Facebook have announced two new tools which will grant a select group of broadcasters unprecedented access to Facebook keyword and demographic data.
Specifically, the Public Feed API allows broadcasters access to a real-time firehouse of key-word mentions within user posts, while the Keyword Insights API allows visibility of anonymous demographic data, such as user geography, age, and gender. In short, as with Twitter, broadcasters can now monitor Facebook conversation about their shows in real time, and unlike Twitter, they can find out more about who their audience is. So what does this mean?
For Facebook: the two new tools are the latest development in a long line of work, including the implementation of hashtags and experimenting with trending topics, to make ground on Twitter as the go-to channel for the monitoring of real-time social dialogue about current affairs, sports, TV and so on.
For Twitter: Twitter has long been the proverbial social water-cooler, where people talk about what they watched on the box last night or give their abridged commentary on the next election. Anecdotally, most calls to action broadcast on air direct fans towards Twitter, whether the desired effect be to generate hashtag conversation or to drive engagement with a presenter. Could this change? Facebook certainly thinks so. According to Facebook up to 100 million users log in to Facebook each day during the prime time viewing hours of 8-11pm, and 245 million people interacted with (posted status updates, commented, liked related posts) the Super Bowl in February. This dwarfs the 24 million tweets during the Super Bowl. If the audience is already there, and broadcasters can now monitor their conversation – perhaps this changes everything with regard to social TV activations and KPIs
For Brands: the new APIs are available to a select group of broadcasters across multiple platforms, including CNN, NBC, Sky TV, Slate and Buzzfeed which suggests that Facebook are focussing their attention on facilitating the mining of real-time data around current events, TV and sport in the short term. That said, Facebook will soon announce more media partners in the near future. If and when this function is openly rolled out to brands and social listening agencies, then for the first time marketers will be able to understand the Facebook community’s response to everything from TV advertising campaigns, to website takeovers, to high profile event partnerships. Brands will also be able to monitor general chit chat about their products, and community response to any adverse PR via the new function. This is new territory for brands with regards to Facebook metrics, as historically most social listening tools are impotent against Facebook’s API and user security settings. This may even revolutionise how brands call to action on Facebook. There is less need to drive fans to a Facebook page, if conversation about your brand can be captured from users own Facebook profiles.

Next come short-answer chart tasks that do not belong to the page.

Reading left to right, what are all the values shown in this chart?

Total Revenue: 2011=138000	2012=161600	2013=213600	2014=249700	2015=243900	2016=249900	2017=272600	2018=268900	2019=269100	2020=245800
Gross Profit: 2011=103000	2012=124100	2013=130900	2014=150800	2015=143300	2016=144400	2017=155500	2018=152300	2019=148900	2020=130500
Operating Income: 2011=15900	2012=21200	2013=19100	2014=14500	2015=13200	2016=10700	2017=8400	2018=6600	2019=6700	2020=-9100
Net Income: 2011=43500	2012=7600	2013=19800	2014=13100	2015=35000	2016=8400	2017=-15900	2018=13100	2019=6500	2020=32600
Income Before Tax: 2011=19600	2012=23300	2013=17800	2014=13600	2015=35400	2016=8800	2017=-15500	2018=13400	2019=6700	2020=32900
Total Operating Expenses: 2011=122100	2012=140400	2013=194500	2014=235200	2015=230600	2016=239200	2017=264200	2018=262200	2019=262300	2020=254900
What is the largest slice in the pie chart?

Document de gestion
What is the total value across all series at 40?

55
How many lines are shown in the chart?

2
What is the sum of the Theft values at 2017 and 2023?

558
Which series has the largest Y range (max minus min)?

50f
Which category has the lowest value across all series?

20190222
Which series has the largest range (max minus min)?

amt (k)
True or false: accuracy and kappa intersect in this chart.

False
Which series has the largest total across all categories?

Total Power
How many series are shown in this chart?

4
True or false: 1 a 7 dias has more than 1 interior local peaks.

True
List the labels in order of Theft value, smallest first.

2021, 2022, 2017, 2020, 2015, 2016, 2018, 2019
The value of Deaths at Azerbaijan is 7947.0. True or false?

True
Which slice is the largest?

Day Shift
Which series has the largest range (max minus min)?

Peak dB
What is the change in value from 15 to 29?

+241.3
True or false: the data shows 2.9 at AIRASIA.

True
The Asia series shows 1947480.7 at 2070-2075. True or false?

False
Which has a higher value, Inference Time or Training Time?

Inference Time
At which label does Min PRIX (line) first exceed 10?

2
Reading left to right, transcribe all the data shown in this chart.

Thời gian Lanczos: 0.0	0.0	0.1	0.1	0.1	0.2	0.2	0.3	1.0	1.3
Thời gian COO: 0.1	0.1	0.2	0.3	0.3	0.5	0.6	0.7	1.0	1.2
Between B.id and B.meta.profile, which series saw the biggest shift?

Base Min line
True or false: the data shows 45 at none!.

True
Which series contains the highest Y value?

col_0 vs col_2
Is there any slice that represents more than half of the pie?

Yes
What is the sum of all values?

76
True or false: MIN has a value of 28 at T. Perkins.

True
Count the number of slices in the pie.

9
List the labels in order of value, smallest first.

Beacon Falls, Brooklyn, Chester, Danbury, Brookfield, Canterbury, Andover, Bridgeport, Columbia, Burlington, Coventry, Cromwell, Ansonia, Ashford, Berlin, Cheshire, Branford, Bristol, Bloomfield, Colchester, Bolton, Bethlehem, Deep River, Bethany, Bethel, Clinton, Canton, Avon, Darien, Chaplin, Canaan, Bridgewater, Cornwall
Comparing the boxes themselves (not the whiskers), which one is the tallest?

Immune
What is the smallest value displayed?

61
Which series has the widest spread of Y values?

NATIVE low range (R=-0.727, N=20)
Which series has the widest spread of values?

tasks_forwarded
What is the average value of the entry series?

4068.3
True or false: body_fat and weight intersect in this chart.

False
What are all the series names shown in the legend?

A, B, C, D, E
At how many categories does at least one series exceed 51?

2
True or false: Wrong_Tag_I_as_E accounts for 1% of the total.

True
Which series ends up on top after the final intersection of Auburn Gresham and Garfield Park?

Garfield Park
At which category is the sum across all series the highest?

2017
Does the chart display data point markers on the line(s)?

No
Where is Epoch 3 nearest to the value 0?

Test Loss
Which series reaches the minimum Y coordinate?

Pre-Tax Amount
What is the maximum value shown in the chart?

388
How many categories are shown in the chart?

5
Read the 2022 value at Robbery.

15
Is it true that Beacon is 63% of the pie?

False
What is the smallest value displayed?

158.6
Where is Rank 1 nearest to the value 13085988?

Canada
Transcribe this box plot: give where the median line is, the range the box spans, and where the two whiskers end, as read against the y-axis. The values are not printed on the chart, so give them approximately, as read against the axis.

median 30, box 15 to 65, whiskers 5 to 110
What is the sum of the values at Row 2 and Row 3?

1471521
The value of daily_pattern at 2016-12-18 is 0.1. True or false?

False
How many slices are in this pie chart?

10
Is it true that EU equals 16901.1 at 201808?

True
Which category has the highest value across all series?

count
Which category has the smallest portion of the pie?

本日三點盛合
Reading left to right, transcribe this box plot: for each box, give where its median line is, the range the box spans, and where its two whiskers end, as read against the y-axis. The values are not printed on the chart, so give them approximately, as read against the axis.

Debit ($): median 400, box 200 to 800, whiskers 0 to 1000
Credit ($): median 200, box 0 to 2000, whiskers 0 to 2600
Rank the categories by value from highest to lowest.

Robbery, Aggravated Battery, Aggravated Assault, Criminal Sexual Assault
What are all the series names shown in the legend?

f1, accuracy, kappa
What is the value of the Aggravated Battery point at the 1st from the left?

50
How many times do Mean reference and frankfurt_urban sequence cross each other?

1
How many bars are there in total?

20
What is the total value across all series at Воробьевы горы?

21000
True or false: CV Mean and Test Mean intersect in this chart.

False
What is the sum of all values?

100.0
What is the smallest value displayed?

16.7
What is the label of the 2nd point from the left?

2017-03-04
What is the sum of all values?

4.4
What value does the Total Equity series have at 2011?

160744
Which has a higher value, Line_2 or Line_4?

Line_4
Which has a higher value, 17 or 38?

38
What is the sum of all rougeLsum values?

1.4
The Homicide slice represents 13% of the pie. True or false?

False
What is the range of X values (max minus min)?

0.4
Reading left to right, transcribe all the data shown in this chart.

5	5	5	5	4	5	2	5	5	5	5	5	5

For Users: the short-sighted observer might grab the opportunity to raise security concerns, but in this climate of social media security trepidation Facebook have been pretty smart – ensuring that a core message around the unveiling of these tools is that only content set to public will be captured by the APIs. In the long term, all of the features that Facebook are currently implementing and exploring point towards a more social Facebook, heralding conversation unhindered by the barriers of Facebook ‘friendship’, where likeminded users can engage with each other around a topic of interest, in a moment in time.
For us: more data, more fun. These APIs bridge the gap between a community manager remit and that of the social analyst and will strengthen the synergy between our community management and social listening functions. We look forward to exploring this new data source for our clients and the insight that this might uncover
To conclude: Facebook is a bigger audience, and arguably a bigger (if harder to navigate) vehicle for real-time social commentary than Twitter. To date this conversation has been untraceable with listening tools, and interspersed across millions of individual Facebook profiles. The new APIs will allow frustrated marketers to finally understand the response of the Facebook community to marketing activity, and could well revolutionise the way the average Facebooker interacts with brands on their platform of choice. One supposes that success in doing so depends on whether the average Facebooker wants their data, albeit anonymous, to be visible to the public.